New legislation passed by Ohio’s House of Representatives would phase out the school performance voucher. The voucher allows families with children attending a low-performing school to send their children to a private or parochial school instead. 

 

Lawmakers passed a 60-day freeze, pushing back the window for new voucher applications until April 1. Families and schools affected by the moratorium filed a lawsuit in the Ohio Supreme Court, arguing it hurts families who planned to enroll on February 1 like in past years.

 

Other school choice vouchers will remain like the income-based Buckeye Opportunity Scholarship, through which families at 200% of the federal poverty level are eligible to send their children to a school of their choice.

 

Other voucher programs include the Jon Peterson Special Needs Scholarship which allows disabled students to attend private or parochial schools, and the Autism Scholarship Program which allows autistic students to attend a school that specializes in addressing the needs of students with autism.

 

Problems arose with how school performance is measured. The Ohio Department of Education began issuing schools a local report card grading the school’s performance in 2013. If a school performs poorly it is more likely to become voucher eligible which means more students are eligible to leave the school district.

 

But Ohio schools had just undertaken changes to the testing system. Paper and pencil tests were moved online, the state switched to a new testing company and more state-mandated tests were added. 

 

Because of these changes, Ohio schools were given three “safeharbor years” to adjust to the new testing system and school report card system. For school years ‘14-’15, ‘15-’16 and ‘16-’17 none of a school’s data could be used by the state to rank school performance and determine voucher eligibility. Data could be collected in school years ‘17-’18 and ‘18-’19, but that data was paired with data from the ‘13-’14 school year. 

 

This led to the number of low-performing schools in Ohio growing significantly. Kevin Miller is Director of Government Relations for the Ohio Superintendents Association.  

Miller said legislation should focus on those who need these vouchers.

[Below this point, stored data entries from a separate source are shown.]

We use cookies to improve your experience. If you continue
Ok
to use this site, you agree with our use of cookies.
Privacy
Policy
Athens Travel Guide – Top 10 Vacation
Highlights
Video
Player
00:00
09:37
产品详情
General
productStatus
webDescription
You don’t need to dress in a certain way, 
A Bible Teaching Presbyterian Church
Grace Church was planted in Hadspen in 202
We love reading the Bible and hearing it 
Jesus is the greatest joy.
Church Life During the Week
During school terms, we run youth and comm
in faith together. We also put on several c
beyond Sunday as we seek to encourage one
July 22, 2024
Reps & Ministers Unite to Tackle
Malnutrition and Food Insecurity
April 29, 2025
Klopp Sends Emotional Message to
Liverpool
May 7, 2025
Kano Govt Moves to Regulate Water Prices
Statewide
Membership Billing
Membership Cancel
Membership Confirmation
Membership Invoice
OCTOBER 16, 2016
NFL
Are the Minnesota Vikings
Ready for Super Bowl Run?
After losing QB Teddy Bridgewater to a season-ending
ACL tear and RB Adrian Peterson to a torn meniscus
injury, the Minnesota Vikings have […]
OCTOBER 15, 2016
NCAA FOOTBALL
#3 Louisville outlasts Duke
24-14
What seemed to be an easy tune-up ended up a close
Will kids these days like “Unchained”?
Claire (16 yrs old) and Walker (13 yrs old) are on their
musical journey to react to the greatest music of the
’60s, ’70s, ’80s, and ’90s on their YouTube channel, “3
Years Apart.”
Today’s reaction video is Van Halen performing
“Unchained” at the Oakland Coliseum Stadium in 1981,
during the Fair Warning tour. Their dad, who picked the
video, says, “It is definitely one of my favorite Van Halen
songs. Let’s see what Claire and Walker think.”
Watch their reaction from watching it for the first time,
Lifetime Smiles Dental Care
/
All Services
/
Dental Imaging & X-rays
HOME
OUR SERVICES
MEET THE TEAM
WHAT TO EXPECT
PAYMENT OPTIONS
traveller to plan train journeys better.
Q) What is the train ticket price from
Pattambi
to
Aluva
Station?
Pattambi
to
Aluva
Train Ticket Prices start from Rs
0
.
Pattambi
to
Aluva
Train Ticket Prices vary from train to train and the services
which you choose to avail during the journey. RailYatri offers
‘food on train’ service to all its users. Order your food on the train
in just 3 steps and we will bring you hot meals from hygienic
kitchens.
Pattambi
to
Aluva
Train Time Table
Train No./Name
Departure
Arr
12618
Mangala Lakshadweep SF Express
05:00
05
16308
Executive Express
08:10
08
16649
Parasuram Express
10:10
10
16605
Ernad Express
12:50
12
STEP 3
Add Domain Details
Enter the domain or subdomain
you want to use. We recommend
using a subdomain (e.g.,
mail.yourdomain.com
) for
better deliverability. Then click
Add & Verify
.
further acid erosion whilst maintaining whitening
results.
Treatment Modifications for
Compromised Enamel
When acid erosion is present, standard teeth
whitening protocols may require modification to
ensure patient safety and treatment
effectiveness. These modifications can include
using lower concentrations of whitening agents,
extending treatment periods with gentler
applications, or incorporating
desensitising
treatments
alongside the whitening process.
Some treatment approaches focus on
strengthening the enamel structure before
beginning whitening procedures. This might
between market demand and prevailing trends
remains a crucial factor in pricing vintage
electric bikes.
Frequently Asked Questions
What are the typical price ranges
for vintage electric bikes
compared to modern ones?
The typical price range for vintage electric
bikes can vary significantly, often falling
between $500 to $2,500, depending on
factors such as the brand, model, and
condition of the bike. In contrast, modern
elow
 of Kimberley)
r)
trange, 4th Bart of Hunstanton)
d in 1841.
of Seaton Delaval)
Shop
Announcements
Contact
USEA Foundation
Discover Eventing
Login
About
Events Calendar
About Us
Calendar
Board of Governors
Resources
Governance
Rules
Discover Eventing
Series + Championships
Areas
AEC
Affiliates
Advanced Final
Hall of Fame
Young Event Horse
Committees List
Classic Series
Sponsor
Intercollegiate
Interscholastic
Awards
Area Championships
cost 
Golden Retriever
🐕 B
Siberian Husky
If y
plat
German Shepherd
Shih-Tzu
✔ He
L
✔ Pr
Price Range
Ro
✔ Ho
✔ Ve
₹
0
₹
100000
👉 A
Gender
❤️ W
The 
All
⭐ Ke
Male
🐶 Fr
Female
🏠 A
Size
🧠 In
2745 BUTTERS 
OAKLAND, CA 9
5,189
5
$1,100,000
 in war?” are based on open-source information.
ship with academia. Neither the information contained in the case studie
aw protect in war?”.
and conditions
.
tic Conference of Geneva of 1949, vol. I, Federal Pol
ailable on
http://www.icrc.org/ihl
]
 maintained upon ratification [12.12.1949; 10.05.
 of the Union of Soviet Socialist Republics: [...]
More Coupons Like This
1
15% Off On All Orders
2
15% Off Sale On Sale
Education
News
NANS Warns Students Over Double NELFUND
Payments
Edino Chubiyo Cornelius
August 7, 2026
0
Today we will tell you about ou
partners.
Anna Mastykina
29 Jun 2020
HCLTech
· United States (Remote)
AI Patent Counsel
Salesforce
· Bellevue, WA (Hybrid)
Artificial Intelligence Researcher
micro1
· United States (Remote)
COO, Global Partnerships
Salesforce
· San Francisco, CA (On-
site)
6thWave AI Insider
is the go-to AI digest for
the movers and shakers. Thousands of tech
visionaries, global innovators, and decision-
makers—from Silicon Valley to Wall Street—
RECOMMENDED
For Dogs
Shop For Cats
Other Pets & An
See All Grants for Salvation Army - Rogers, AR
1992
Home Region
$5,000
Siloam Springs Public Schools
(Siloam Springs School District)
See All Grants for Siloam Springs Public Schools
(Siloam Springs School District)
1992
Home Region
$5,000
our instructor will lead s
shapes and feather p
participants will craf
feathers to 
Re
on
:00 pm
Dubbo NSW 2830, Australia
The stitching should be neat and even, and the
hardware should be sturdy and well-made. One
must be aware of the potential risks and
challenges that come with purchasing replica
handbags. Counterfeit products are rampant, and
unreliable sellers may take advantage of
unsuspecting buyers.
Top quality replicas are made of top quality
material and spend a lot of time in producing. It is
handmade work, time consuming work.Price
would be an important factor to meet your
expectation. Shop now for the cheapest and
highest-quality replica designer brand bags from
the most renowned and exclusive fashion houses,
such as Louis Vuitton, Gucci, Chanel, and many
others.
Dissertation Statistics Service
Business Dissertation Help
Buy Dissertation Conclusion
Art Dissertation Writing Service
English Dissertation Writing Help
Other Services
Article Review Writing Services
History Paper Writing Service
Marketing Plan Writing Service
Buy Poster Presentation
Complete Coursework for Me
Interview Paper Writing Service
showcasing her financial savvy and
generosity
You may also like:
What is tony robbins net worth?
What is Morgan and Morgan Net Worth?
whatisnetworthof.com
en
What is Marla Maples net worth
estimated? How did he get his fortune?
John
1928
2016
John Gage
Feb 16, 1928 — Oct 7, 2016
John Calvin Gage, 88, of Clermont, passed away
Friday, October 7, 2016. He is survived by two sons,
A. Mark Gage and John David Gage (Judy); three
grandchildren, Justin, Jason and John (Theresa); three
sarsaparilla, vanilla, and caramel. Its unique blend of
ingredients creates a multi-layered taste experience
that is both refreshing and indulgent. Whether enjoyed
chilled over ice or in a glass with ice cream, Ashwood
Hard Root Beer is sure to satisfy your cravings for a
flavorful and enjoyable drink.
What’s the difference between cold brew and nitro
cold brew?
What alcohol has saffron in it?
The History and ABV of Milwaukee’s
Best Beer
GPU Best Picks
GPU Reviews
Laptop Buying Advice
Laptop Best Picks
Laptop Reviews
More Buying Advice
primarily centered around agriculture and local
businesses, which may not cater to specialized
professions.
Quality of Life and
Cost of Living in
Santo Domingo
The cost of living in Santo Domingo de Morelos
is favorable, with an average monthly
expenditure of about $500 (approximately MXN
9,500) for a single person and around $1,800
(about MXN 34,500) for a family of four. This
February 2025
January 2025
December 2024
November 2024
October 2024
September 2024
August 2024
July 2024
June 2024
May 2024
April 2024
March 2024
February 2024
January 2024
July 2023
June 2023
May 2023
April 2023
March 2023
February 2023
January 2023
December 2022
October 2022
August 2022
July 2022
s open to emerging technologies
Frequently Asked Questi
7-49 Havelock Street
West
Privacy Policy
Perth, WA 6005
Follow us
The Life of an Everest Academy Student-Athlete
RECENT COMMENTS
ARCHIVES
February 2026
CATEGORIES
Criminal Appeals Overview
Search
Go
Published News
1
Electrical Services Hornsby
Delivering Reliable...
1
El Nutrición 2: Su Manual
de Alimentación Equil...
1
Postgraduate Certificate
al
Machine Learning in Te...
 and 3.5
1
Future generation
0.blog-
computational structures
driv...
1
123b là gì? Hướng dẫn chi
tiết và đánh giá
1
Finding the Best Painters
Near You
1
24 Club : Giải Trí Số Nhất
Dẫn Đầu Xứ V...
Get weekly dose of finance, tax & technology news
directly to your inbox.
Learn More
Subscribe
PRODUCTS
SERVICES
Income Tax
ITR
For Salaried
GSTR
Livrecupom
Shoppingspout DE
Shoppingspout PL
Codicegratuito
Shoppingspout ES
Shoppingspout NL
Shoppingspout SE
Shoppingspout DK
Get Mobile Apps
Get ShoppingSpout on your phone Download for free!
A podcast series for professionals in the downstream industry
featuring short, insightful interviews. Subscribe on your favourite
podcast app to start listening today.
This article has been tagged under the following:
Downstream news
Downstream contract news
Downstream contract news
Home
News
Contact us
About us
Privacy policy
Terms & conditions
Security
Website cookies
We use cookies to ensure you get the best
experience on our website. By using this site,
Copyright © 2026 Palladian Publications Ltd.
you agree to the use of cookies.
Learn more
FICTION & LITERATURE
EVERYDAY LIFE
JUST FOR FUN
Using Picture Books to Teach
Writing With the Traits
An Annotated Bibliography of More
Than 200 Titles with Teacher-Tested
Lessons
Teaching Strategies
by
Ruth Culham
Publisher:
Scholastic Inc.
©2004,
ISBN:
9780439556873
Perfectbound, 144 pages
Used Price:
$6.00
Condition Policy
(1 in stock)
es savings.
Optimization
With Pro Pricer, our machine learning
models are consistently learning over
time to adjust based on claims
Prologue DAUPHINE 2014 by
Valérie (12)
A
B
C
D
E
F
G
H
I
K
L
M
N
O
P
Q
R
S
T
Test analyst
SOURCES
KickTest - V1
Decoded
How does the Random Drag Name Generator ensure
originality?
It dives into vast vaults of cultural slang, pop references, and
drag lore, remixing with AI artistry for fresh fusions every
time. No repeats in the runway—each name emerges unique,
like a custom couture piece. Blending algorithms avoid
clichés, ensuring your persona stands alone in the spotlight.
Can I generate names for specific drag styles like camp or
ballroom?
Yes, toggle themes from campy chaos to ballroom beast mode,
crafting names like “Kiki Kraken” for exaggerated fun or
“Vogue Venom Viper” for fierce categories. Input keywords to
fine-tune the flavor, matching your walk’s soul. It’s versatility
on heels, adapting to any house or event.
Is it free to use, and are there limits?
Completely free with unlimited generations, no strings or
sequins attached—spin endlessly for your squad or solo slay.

“I think our organization understands the need for school choice should be limited to focusing on families who live at a level of poverty and are attending a truly low-performing school, but the current legislation is a huge overreach,” Miller said, “We’re going back to that legislation that was enacted in 2013 and very few could understand how it was going to impact districts in 2020.” 

 

Miller said the real issues came when lawmakers changed a single word in that legislation, “The previous legislation used the word ‘and’; that you had to be low performing in a variety of areas on a local report card,” Miller said, “That legislation changed the word ‘and’ to ‘or’, meaning that you could be low-performing in just one component of the local report card to become EdChoice-eligible.”

 

By that standard, over 70% of school districts in Ohio have at least one building that is EdChoice eligible.

 

The senate is likely to vote on the House-approved measure this week, but it’s unlikely to pass. 

 

Superintendents for Kent Local Schools, Ravenna Local Schools and St. Patrick Parochial School were unavailable for comment.